== Segment start ==
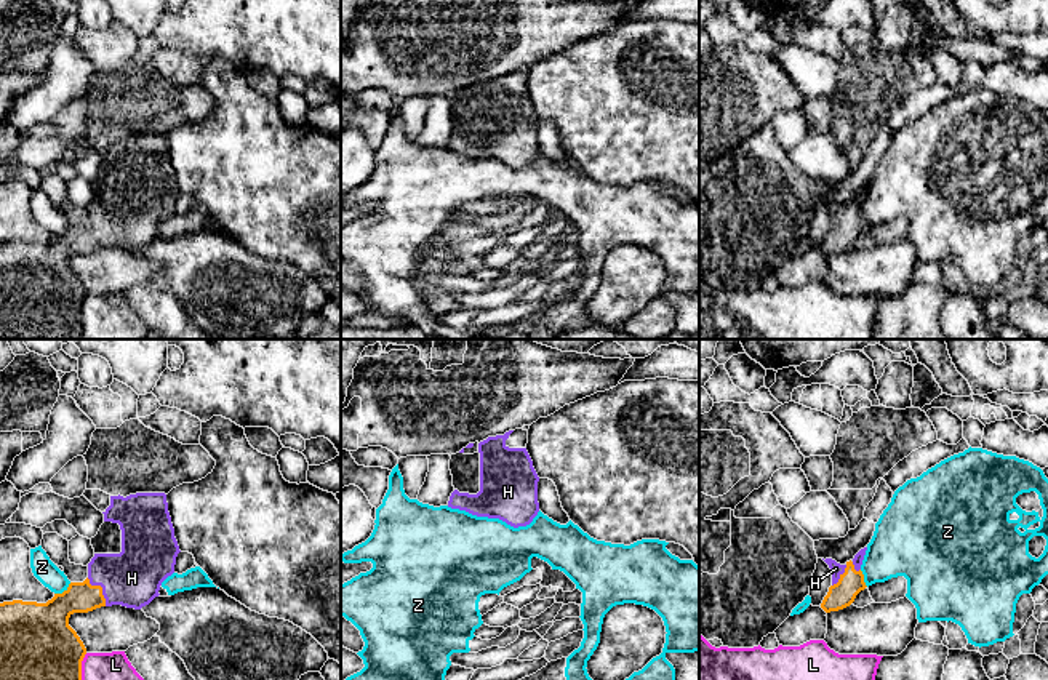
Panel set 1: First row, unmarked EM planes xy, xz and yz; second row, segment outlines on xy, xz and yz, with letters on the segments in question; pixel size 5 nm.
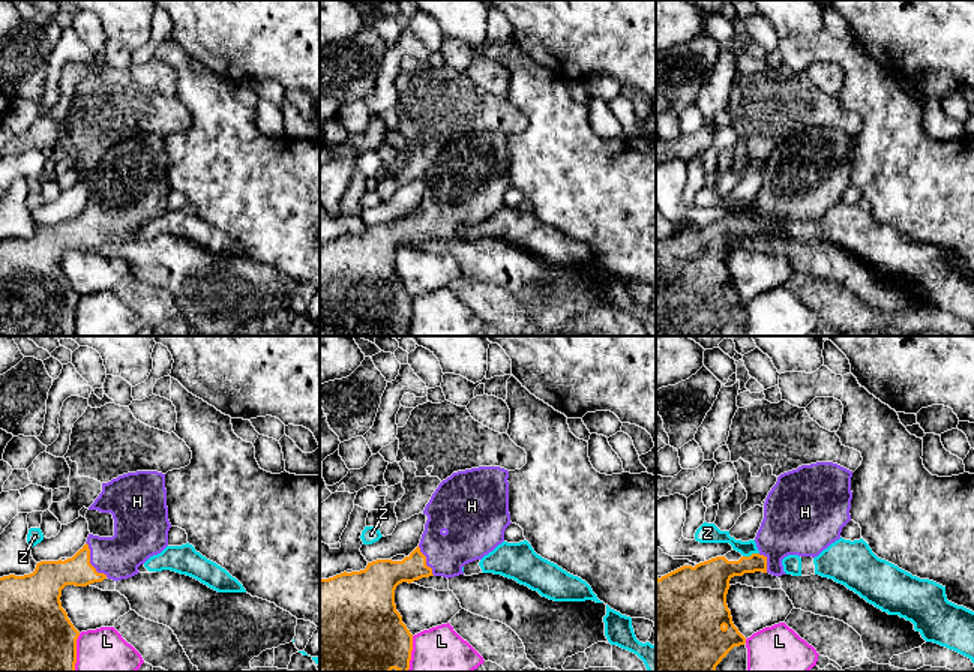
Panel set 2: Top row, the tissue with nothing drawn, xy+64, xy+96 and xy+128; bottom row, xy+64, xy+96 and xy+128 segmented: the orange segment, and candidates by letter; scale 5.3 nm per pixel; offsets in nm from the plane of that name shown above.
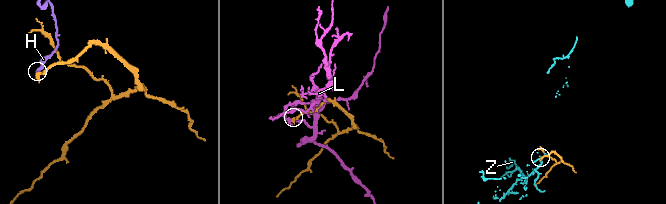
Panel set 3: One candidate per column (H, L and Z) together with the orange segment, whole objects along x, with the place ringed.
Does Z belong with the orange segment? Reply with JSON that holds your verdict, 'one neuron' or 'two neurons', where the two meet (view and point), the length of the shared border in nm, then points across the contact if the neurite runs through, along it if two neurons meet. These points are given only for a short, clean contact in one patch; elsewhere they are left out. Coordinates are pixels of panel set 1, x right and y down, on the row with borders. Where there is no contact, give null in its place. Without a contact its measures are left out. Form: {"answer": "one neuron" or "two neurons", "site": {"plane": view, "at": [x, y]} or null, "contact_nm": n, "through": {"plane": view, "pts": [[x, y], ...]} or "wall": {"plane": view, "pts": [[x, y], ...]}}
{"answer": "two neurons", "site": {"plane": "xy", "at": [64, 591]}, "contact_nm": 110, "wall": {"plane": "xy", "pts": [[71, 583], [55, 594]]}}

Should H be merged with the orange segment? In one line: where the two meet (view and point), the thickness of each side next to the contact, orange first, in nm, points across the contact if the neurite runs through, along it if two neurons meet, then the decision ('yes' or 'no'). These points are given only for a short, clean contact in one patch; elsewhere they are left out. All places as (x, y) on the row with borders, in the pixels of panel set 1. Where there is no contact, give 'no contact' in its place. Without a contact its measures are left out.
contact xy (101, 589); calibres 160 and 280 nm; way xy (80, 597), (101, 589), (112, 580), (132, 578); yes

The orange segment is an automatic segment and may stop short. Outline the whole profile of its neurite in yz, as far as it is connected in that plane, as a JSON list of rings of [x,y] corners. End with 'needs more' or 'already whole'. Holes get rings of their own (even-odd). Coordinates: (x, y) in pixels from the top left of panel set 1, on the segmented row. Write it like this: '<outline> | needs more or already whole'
== Segment end ==
== Segment start ==
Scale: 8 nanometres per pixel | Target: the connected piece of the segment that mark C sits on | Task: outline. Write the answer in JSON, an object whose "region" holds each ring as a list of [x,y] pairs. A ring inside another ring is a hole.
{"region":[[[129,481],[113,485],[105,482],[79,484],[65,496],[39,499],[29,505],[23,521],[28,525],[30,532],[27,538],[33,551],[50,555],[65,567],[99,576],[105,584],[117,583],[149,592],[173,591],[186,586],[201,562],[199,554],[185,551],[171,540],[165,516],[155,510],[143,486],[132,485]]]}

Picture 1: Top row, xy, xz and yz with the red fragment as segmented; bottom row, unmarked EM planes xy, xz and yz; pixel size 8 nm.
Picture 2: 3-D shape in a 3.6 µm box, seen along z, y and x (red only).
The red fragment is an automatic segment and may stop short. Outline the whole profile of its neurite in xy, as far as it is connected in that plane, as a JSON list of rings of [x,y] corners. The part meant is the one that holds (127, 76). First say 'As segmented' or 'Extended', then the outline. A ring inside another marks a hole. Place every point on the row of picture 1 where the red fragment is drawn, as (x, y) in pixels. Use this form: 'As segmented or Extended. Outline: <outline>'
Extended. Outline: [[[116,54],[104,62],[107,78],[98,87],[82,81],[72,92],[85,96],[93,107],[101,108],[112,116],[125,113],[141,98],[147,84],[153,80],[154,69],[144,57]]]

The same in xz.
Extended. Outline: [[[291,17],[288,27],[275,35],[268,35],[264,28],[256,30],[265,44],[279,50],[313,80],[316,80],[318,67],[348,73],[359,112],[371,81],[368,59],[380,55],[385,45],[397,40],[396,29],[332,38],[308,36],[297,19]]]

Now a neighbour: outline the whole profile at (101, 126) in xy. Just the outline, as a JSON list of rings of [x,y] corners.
== Segment end ==
== Segment start ==
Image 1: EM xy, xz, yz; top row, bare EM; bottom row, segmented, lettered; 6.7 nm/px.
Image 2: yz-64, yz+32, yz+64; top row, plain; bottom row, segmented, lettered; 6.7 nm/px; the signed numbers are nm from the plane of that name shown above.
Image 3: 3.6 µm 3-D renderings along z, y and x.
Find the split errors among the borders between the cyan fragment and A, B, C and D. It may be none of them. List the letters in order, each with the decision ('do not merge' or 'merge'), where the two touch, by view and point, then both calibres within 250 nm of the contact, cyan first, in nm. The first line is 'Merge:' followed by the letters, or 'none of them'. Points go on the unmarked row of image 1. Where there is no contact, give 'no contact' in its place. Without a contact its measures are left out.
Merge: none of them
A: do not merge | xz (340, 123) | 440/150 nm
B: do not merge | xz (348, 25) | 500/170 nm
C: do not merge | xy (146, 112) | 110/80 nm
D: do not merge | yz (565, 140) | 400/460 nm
== Segment end ==
## [Task statement]
Look through the records and copy down every line that holds "planes".

## [Answer for this exercise]
Panel set 1: First row, unmarked EM planes xy, xz and yz; second row, segment outlines on xy, xz and yz, with letters on the segments in question; pixel size 5 nm.
Picture 1: Top row, xy, xz and yz with the red fragment as segmented; bottom row, unmarked EM planes xy, xz and yz; pixel size 8 nm.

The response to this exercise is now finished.